Weil die tiefe der Informationen, die gesamten Hintergründe zu wenig bekannt sind.

Jeder sieht:

Die EU kostet Geld

Die EU legt zentral Dinge fest

Nur wenige kennen noch die Zeiten mit Grenzkontrollen und den Fragen, "haben sie anmeldepflichtige Waren dabei?"

Wer erinnert sich noch an die langen LKW-Schlagen vor den Schlagbäumen? Die genauen Kontrollen?

Das jeder Hersteller in jedem Land in das er liefern wollte die Zulassung brauchte.

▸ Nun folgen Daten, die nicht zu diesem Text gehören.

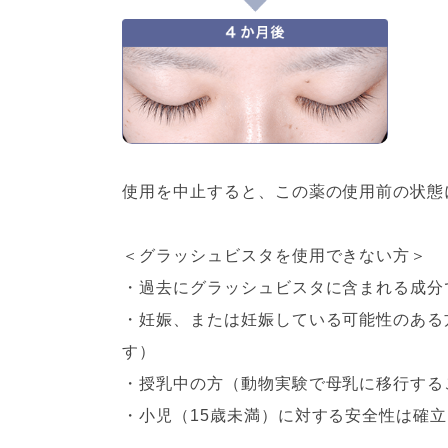
使用を中止すると、この薬の使用前の状態
＜グラッシュビスタを使用できない方＞
・過去にグラッシュビスタに含まれる成分
・妊娠、または妊娠している可能性のある
す）
・授乳中の方（動物実験で母乳に移行する
・小児（15歳未満）に対する安全性は確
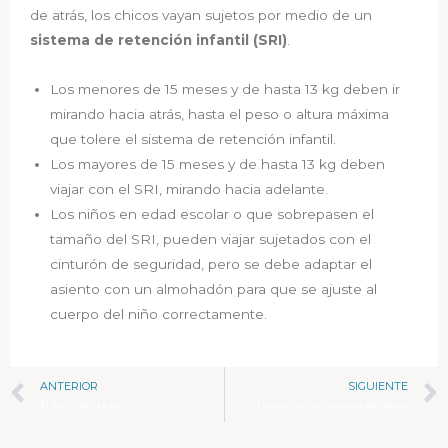
de atrás, los chicos vayan sujetos por medio de un
sistema de retención infantil (SRI)
.
Los menores de 15 meses y de hasta 13 kg deben ir
mirando hacia atrás, hasta el peso o altura máxima
que tolere el sistema de retención infantil.
Los mayores de 15 meses y de hasta 13 kg deben
viajar con el SRI, mirando hacia adelante.
Los niños en edad escolar o que sobrepasen el
tamaño del SRI, pueden viajar sujetados con el
cinturón de seguridad, pero se debe adaptar el
asiento con un almohadón para que se ajuste al
cuerpo del niño correctamente.
ANTERIOR
SIGUIENTE
El baño del bebé
Las primeras vacunas del bebé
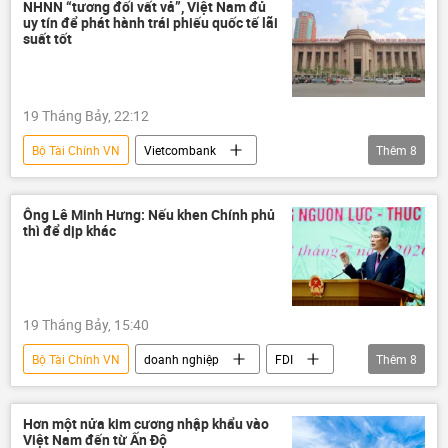
chiến lược phát triển kinh tế
NHNN “tương đối vất vả”, Việt Nam đủ
uy tín để phát hành trái phiếu quốc tế lãi
tăng trưởng kinh tế
kinh tế thị trường
suất tốt
19 Tháng Bảy, 22:12
Bộ Tài Chính VN
Vietcombank
Thêm
8
doanh nghiệp
Chính phủ
Ngân hàng Nhà nước
Ông Lê Minh Hưng: Nếu khen Chính phủ
thì để dịp khác
Ngân hàng Nhà nước VN
Thái Lan
GDP
Malaysia
Trung Quốc
19 Tháng Bảy, 15:40
Bộ Tài Chính VN
doanh nghiệp
FDI
Thêm
8
Việt Nam
Chính trị
Lê Minh Hưng
sản xuất
Kinh doanh
logistics
Hơn một nửa kim cương nhập khẩu vào
Việt Nam đến từ Ấn Độ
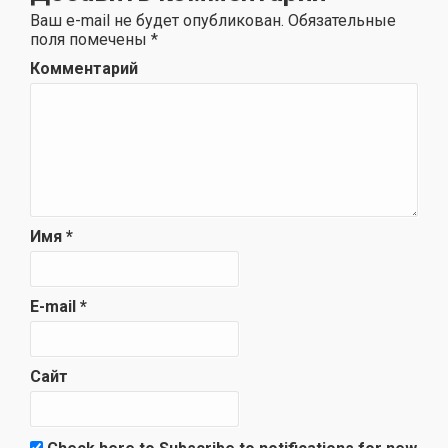
Ваш e-mail не будет опубликован.
Обязательные
поля помечены
*
Комментарий
Имя
*
E-mail
*
Сайт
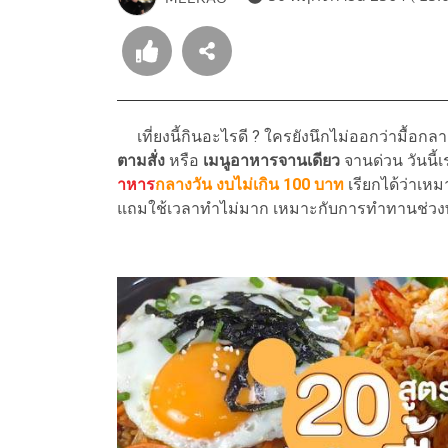
เที่ยงนี้กินอะไรดี ? ใครยังนึกไม่ออกว่ามื้อกล
ตามสั่ง
หรือ
เมนูอาหารจานเดียว
จานด่วน วันนี้
าหาร
กลางวัน งบไม่เกิน 100 บาท
เรียกได้ว่าเหมา
แถมใช้เวลาทำไม่มาก เหมาะกับการทำทานช่วงพั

Witze über den Zoll. Da kann man nicht nur nicht mehr drüber lachen, man versteht sie nicht mehr.

Gemeinsame Regelungen. Wenn ich Probleme mit einer Fluggesellschaft habe, ist es egal, ob die aus Frankreich, Italien, Finnland, oder Dänemark ist.

Mobilfunkgeb.? Ab nächstem Jahr kein Roaming mehr (mit Ausnahme GB).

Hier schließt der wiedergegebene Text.